Selected passage: Begin

THIS NOTE AND THE SECURITIES ISSUABLE UPON CONVERSION HEREOF HAVE NOT BEEN REGISTERED UNDER THE SECURITIES ACT OF 1933, AS AMENDED, OR APPLICABLE STATE SECURITIES LAWS AND MAY NOT BE TRANSFERRED, SOLD OR OTHERWISE DISPOSED OF IN THE ABSENCE OF AN EFFECTIVE REGISTRATION STATEMENT WITH RESPECT TO THIS NOTE OR SUCH SECURITIES, FILED AND MADE EFFECTIVE UNDER THE SECURITIES ACT OF 1933, AS AMENDED, AND SUCH APPLICABLE STATE SECURITIES LAWS, OR UNLESS THE COMPANY RECEIVES AN OPINION OF COUNSEL SATISFACTORY TO THE COMPANY TO THE EFFECT THAT REGISTRATION UNDER SUCH ACT AND SUCH APPLICABLE STATE SECURITIES LAWS IS NOT REQUIRED OR UNLESS SOLD PURSUANT TO RULE 144 UNDER SUCH ACT.

REPLACEMENT SUBORDINATED CONVERTIBLE PROMISSORY NOTE

 

 

 

 

 

$1,000,000.00

 

Austin, Texas

 

Effective as of July 7, 2004

     For value received, Tejas Incorporated, a Delaware corporation (the “ Company ”), hereby promises to pay to Salter Family Partners, Ltd. or registered assigns (the “ Holder ”), the principal sum of ONE MILLION DOLLARS AND NO CENTS ($1,000,000.00), on the dates specified herein, with interest as specified herein.

Selected passage: End
Records provided: Begin

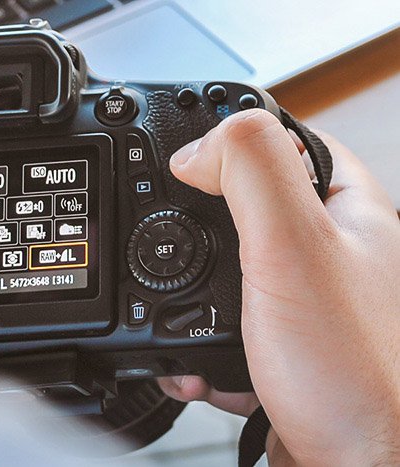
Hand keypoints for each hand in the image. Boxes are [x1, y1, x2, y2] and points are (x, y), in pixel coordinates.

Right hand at [158, 109, 399, 464]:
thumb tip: (194, 149)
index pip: (280, 139)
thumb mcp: (293, 248)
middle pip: (240, 207)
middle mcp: (328, 249)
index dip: (225, 140)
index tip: (183, 161)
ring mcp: (303, 299)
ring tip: (181, 324)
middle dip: (190, 234)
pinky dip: (197, 345)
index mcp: (344, 207)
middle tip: (170, 248)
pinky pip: (222, 325)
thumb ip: (249, 174)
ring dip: (185, 301)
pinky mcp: (280, 344)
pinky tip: (200, 365)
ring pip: (222, 272)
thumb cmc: (354, 372)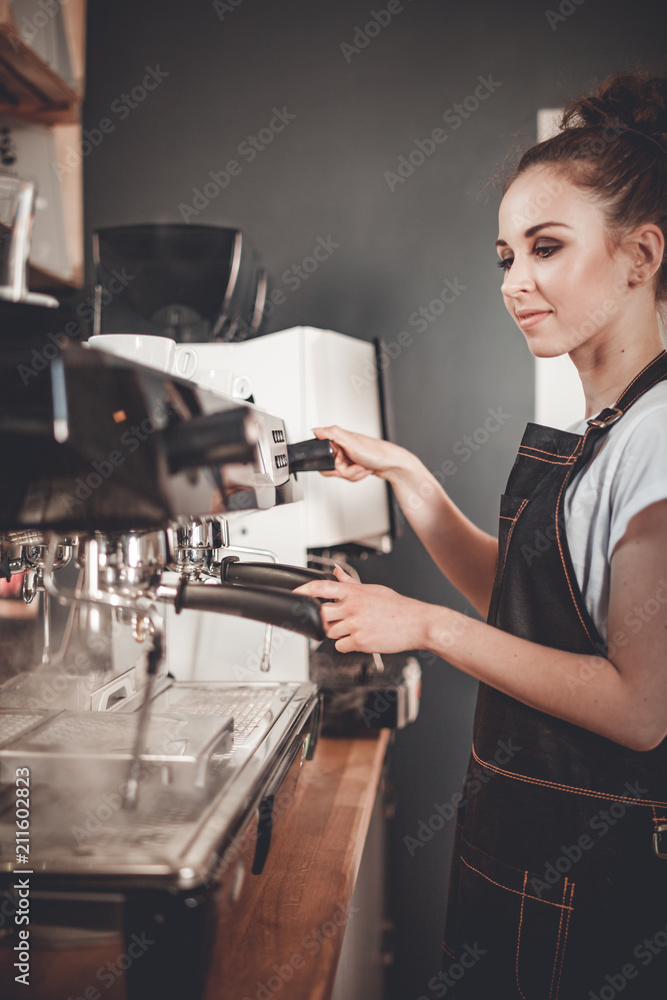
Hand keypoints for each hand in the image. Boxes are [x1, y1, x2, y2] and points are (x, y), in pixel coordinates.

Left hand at [294, 565, 427, 652]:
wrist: (417, 623)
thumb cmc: (397, 607)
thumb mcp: (373, 590)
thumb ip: (350, 583)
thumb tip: (337, 573)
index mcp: (354, 592)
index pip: (321, 588)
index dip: (304, 590)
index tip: (295, 594)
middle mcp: (352, 607)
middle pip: (321, 614)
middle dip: (324, 619)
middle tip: (335, 620)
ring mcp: (355, 625)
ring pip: (330, 632)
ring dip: (338, 633)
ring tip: (354, 629)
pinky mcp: (360, 641)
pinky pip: (340, 646)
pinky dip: (346, 645)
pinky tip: (358, 639)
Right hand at [312, 426, 413, 482]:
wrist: (392, 464)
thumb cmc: (376, 452)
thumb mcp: (351, 441)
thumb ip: (331, 434)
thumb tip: (315, 430)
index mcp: (338, 439)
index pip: (321, 454)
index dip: (329, 463)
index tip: (339, 464)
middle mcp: (342, 448)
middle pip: (330, 467)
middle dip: (344, 471)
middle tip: (353, 465)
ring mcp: (348, 458)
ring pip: (340, 474)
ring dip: (353, 473)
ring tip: (362, 466)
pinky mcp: (353, 466)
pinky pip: (348, 476)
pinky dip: (357, 476)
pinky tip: (364, 469)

Records provided: End

What to do: Change "Delaware" to "Nevada" in everything from "Effective as of" down to "as specified herein." in the promissory note, and write out that section. The data has no connection to the promissory note.

Expected answer:
Effective as of July 7, 2004

     For value received, Tejas Incorporated, a Nevada corporation (the “ Company ”), hereby promises to pay to Salter Family Partners, Ltd. or registered assigns (the “ Holder ”), the principal sum of ONE MILLION DOLLARS AND NO CENTS ($1,000,000.00), on the dates specified herein, with interest as specified herein.